_DIRECTIONS_.
1 – In the passage on container yard stacking, what example of a rigid weight cut-off value is given?
2 – Continue the passage on container yard stacking from its last sentence.

:: SOURCE PASSAGE

The hidden problem of messy piles
Container yards look orderly from a distance, but the sequence in which containers must be loaded and unloaded is highly uncertain. Outbound containers arrive at the terminal before a ship, and their exact loading order is influenced by ship stability rules and changing stowage plans. Heavier containers normally go lower in the ship, lighter ones higher. However, when containers arrive, operators often do not know whether a given box will count as “heavy” or “light” relative to the final load. Traditional strategies try to prioritize heavy containers or assign fixed weight categories, but this can easily backfire: a container classified as heavy one day might be considered medium the next, forcing extra reshuffles when the ship is loaded.
Vertical stacks and why weight balance counts
Ports use different ways to arrange containers: side by side in rows (horizontal), piled by similar type in columns (vertical), or a hybrid of both. This study focuses on vertical stacking, where containers with similar characteristics are placed in the same column-like stack. Vertical stacking is attractive because it makes it easier to reach a container of roughly the right weight range without disturbing too many others. But in reality the number of containers in each weight range changes from voyage to voyage. If weight groups are defined using rigid cut-off values—say, every 5 tons—many containers sitting near group boundaries end up in different stacks even though they are almost the same weight. That increases weight variation within stacks and reduces the gains from vertical stacking.

::::
:: RECORD SET

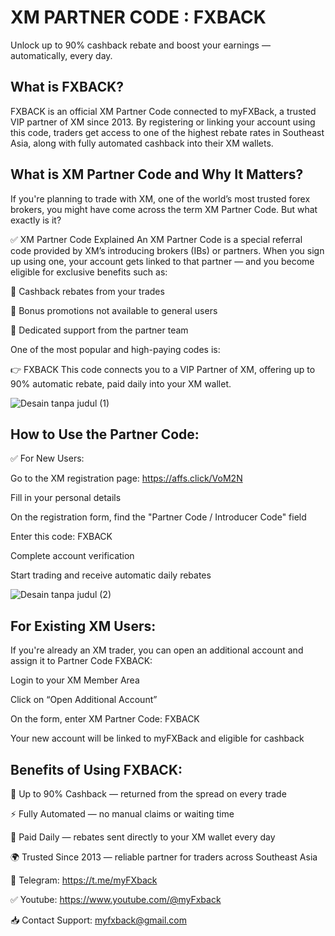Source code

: # XM PARTNER CODE : FXBACK
Unlock up to 90% cashback rebate and boost your earnings — automatically, every day.

## What is FXBACK?

FXBACK is an official XM Partner Code connected to myFXBack, a trusted VIP partner of XM since 2013. By registering or linking your account using this code, traders get access to one of the highest rebate rates in Southeast Asia, along with fully automated cashback into their XM wallets. 

## What is XM Partner Code and Why It Matters?
If you're planning to trade with XM, one of the world’s most trusted forex brokers, you might have come across the term XM Partner Code. But what exactly is it?

✅ XM Partner Code Explained
An XM Partner Code is a special referral code provided by XM’s introducing brokers (IBs) or partners. When you sign up using one, your account gets linked to that partner — and you become eligible for exclusive benefits such as:

💸 Cashback rebates from your trades

🎁 Bonus promotions not available to general users

💬 Dedicated support from the partner team

One of the most popular and high-paying codes is:

👉 FXBACK
This code connects you to a VIP Partner of XM, offering up to 90% automatic rebate, paid daily into your XM wallet.

![Desain tanpa judul (1)](https://github.com/user-attachments/assets/b0029513-a217-41af-a433-0d9da1d39b60)

## How to Use the Partner Code:

✅ For New Users:

Go to the XM registration page: https://affs.click/VoM2N

Fill in your personal details

On the registration form, find the "Partner Code / Introducer Code" field

Enter this code: FXBACK

Complete account verification

Start trading and receive automatic daily rebates


![Desain tanpa judul (2)](https://github.com/user-attachments/assets/4529e6c4-4b32-4250-9d9c-1b9b81a3b1ae)

## For Existing XM Users:

If you're already an XM trader, you can open an additional account and assign it to Partner Code FXBACK:

Login to your XM Member Area

Click on “Open Additional Account”

On the form, enter XM Partner Code: FXBACK

Your new account will be linked to myFXBack and eligible for cashback

## Benefits of Using FXBACK:

🔁 Up to 90% Cashback — returned from the spread on every trade

⚡ Fully Automated — no manual claims or waiting time

💼 Paid Daily — rebates sent directly to your XM wallet every day

🌍 Trusted Since 2013 — reliable partner for traders across Southeast Asia


📲 Telegram: https://t.me/myFXback

✅ Youtube: https://www.youtube.com/@myFxback

📥 Contact Support: myfxback@gmail.com

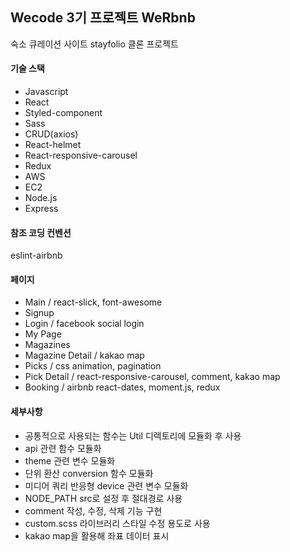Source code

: ## Wecode 3기 프로젝트 WeRbnb

숙소 큐레이션 사이트 stayfolio 클론 프로젝트  

#### 기술 스택

- Javascript
- React
- Styled-component
- Sass
- CRUD(axios)
- React-helmet
- React-responsive-carousel
- Redux
- AWS
- EC2
- Node.js
- Express

#### 참조 코딩 컨벤션

eslint-airbnb

#### 페이지

- Main / react-slick, font-awesome
- Signup
- Login / facebook social login
- My Page
- Magazines
- Magazine Detail / kakao map
- Picks / css animation, pagination
- Pick Detail / react-responsive-carousel, comment, kakao map
- Booking / airbnb react-dates, moment.js, redux

#### 세부사항

- 공통적으로 사용되는 함수는 Util 디렉토리에 모듈화 후 사용
- api 관련 함수 모듈화
- theme 관련 변수 모듈화
- 단위 환산 conversion 함수 모듈화
- 미디어 쿼리 반응형 device 관련 변수 모듈화
- NODE_PATH src로 설정 후 절대경로 사용
- comment 작성, 수정, 삭제 기능 구현
- custom.scss 라이브러리 스타일 수정 용도로 사용
- kakao map을 활용해 좌표 데이터 표시

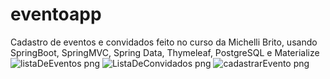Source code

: # eventoapp
Cadastro de eventos e convidados feito no curso da Michelli Brito, usando SpringBoot, SpringMVC, Spring Data, Thymeleaf, PostgreSQL e Materialize 
![listaDeEventos png](https://user-images.githubusercontent.com/62912922/84303954-312b7b80-ab2e-11ea-86f7-cfa5a31e5bd3.jpg)
![ListaDeConvidados png](https://user-images.githubusercontent.com/62912922/84304075-5d46fc80-ab2e-11ea-8060-cb401864175c.jpg)
![cadastrarEvento png](https://user-images.githubusercontent.com/62912922/84304102-68019180-ab2e-11ea-89bb-d4ca61634af3.jpg)

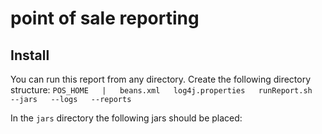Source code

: # point of sale reporting

## Install

You can run this report from any directory.  Create the following directory structure:
`POS_HOME  
	|  
	beans.xml  
	log4j.properties  
	runReport.sh  
	--jars  
	--logs  
	--reports  
`

In the `jars` directory the following jars should be placed:

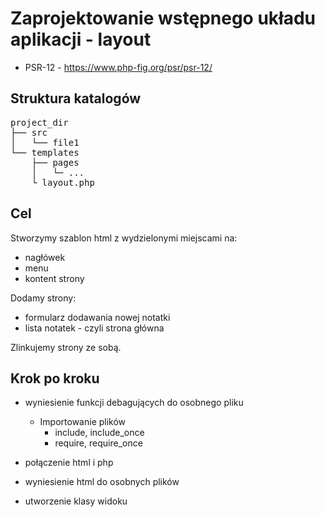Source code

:# Zaprojektowanie wstępnego układu aplikacji - layout

* PSR-12 - https://www.php-fig.org/psr/psr-12/

## Struktura katalogów

<pre>
project_dir
├── src
│   └── file1
└── templates
    ├── pages
    │   └─ ...
    └ layout.php
</pre>

## Cel

Stworzymy szablon html z wydzielonymi miejscami na:

* nagłówek
* menu
* kontent strony

Dodamy strony:

* formularz dodawania nowej notatki
* lista notatek - czyli strona główna

Zlinkujemy strony ze sobą.

## Krok po kroku

* wyniesienie funkcji debagujących do osobnego pliku
  * Importowanie plików
    * include, include_once
    * require, require_once

* połączenie html i php

* wyniesienie html do osobnych plików

* utworzenie klasy widoku
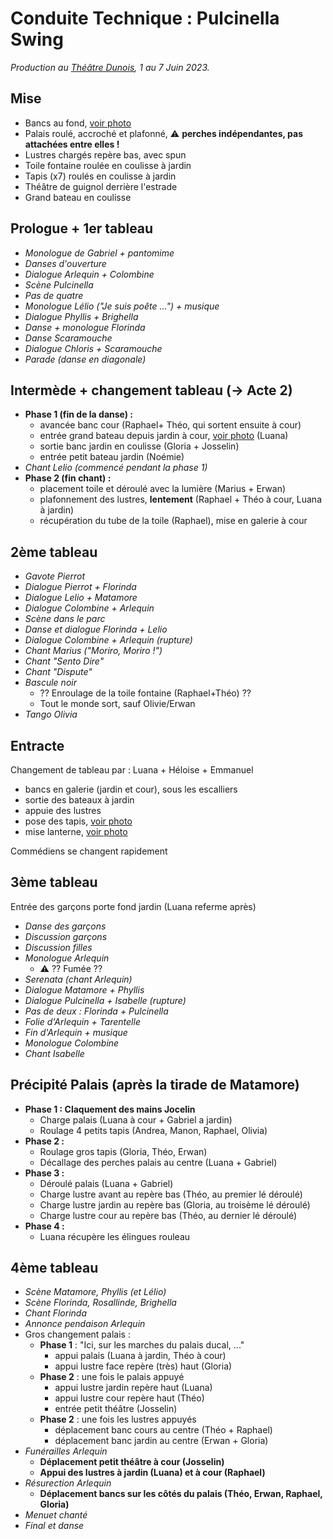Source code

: # Conduite Technique : Pulcinella Swing

_Production au [Théâtre Dunois](https://www.theatredunois.org/), 1 au 7 Juin 2023._ 

## Mise

- Bancs au fond, [voir photo](./bancs_mise_dunois.jpg)
- Palais roulé, accroché et plafonné, :warning: **perches indépendantes, pas attachées entre elles !**
- Lustres chargés repère bas, avec spun
- Toile fontaine roulée en coulisse à jardin
- Tapis (x7) roulés en coulisse à jardin
- Théâtre de guignol derrière l'estrade
- Grand bateau en coulisse

## Prologue + 1er tableau

- _Monologue de Gabriel + pantomime_
- _Danses d'ouverture_
- _Dialogue Arlequin + Colombine_
- _Scène Pulcinella_
- _Pas de quatre_
- _Monologue Lélio ("Je suis poête ...") + musique_
- _Dialogue Phyllis + Brighella_
- _Danse + monologue Florinda_
- _Danse Scaramouche_
- _Dialogue Chloris + Scaramouche_
- _Parade (danse en diagonale)_

## Intermède + changement tableau (-> Acte 2)

- **Phase 1 (fin de la danse) :**
  - avancée banc cour (Raphael+ Théo, qui sortent ensuite à cour)
  - entrée grand bateau depuis jardin à cour, [voir photo](./bateau_dunois.jpg) (Luana)
  - sortie banc jardin en coulisse (Gloria + Josselin)
  - entrée petit bateau jardin (Noémie)
- _Chant Lelio (commencé pendant la phase 1)_
- **Phase 2 (fin chant) :**
  - placement toile et déroulé avec la lumière (Marius + Erwan)
  - plafonnement des lustres, **lentement** (Raphael + Théo à cour, Luana à jardin)
  - récupération du tube de la toile (Raphael), mise en galerie à cour

## 2ème tableau

- _Gavote Pierrot_
- _Dialogue Pierrot + Florinda_
- _Dialogue Lelio + Matamore_
- _Dialogue Colombine + Arlequin_
- _Scène dans le parc_
- _Danse et dialogue Florinda + Lelio_
- _Dialogue Colombine + Arlequin (rupture)_
- _Chant Marius ("Moriro, Moriro !")_
- _Chant "Sento Dire"_
- _Chant "Dispute"_
- _Bascule noir_
  - ?? Enroulage de la toile fontaine (Raphael+Théo) ??
  - Tout le monde sort, sauf Olivie/Erwan
- _Tango Olivia_

## Entracte 

Changement de tableau par : Luana + Héloise + Emmanuel

- bancs en galerie (jardin et cour), sous les escalliers
- sortie des bateaux à jardin
- appuie des lustres
- pose des tapis, [voir photo](./tapis_dunois.jpg)
- mise lanterne, [voir photo](./lanterne_dunois.jpg)

Commédiens se changent rapidement

## 3ème tableau

Entrée des garçons porte fond jardin (Luana referme après)

- _Danse des garçons_
- _Discussion garçons_
- _Discussion filles_
- _Monologue Arlequin_
    - :warning: ?? Fumée ??
- _Serenata (chant Arlequin)_
- _Dialogue Matamore + Phyllis_
- _Dialogue Pulcinella + Isabelle (rupture)_
- _Pas de deux : Florinda + Pulcinella_
- _Folie d'Arlequin + Tarentelle_
- _Fin d'Arlequin + musique_
- _Monologue Colombine_
- _Chant Isabelle_

## Précipité Palais (après la tirade de Matamore)

- **Phase 1 : Claquement des mains Jocelin**
  - Charge palais (Luana à cour + Gabriel a jardin)
  - Roulage 4 petits tapis (Andrea, Manon, Raphael, Olivia)
- **Phase 2 :**
  - Roulage gros tapis (Gloria, Théo, Erwan)
  - Décallage des perches palais au centre (Luana + Gabriel)
- **Phase 3 :**
  - Déroulé palais (Luana + Gabriel)
  - Charge lustre avant au repère bas (Théo, au premier lé déroulé)
  - Charge lustre jardin au repère bas (Gloria, au troisème lé déroulé)
  - Charge lustre cour au repère bas (Théo, au dernier lé déroulé)
- **Phase 4 :**
  - Luana récupère les élingues rouleau

## 4ème tableau

- _Scène Matamore, Phyllis (et Lélio)_
- _Scène Florinda, Rosallinde, Brighella_
- _Chant Florinda_
- _Annonce pendaison Arlequin_
- Gros changement palais :
  - **Phase 1** : "Ici, sur les marches du palais ducal, ..."
    - appui palais (Luana à jardin, Théo à cour)
    - appui lustre face repère (très) haut (Gloria)
  - **Phase 2** : une fois le palais appuyé 
    - appui lustre jardin repère haut (Luana)
    - appui lustre cour repère haut (Théo)
    - entrée petit théâtre (Josselin)
  - **Phase 2** : une fois les lustres appuyés
    - déplacement banc cours au centre (Théo + Raphael)
    - déplacement banc jardin au centre (Erwan + Gloria)
- _Funérailles Arlequin_
  - **Déplacement petit théâtre à cour (Josselin)**
  - **Appui des lustres à jardin (Luana) et à cour (Raphael)**
- _Résurection Arlequin_
  - **Déplacement bancs sur les côtés du palais (Théo, Erwan, Raphael, Gloria)**
- _Menuet chanté_
- _Final et danse_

::::

_TASK RESPONSES_.
1 – Every 5 tons.

2 –
Letting the data draw the boundaries
The authors propose a new strategy called Fuzzy C-means-based Vertical Sequence Stacking, or FVSS. Instead of pre-deciding where the limits of each weight group should be, the method looks at historical weight data from ships on the same route and lets a fuzzy clustering algorithm find natural clusters. “Fuzzy” here means a container’s weight can partly belong to several groups, reflecting the fact that there is no sharp boundary between, for example, medium and heavy. The algorithm chooses how many clusters are best for each ship’s past data and identifies a weight center for each cluster. The yard is then pre-divided into a number of stacks proportional to how many containers typically fall in each weight group, and each stack is given a reference weight based on those centers.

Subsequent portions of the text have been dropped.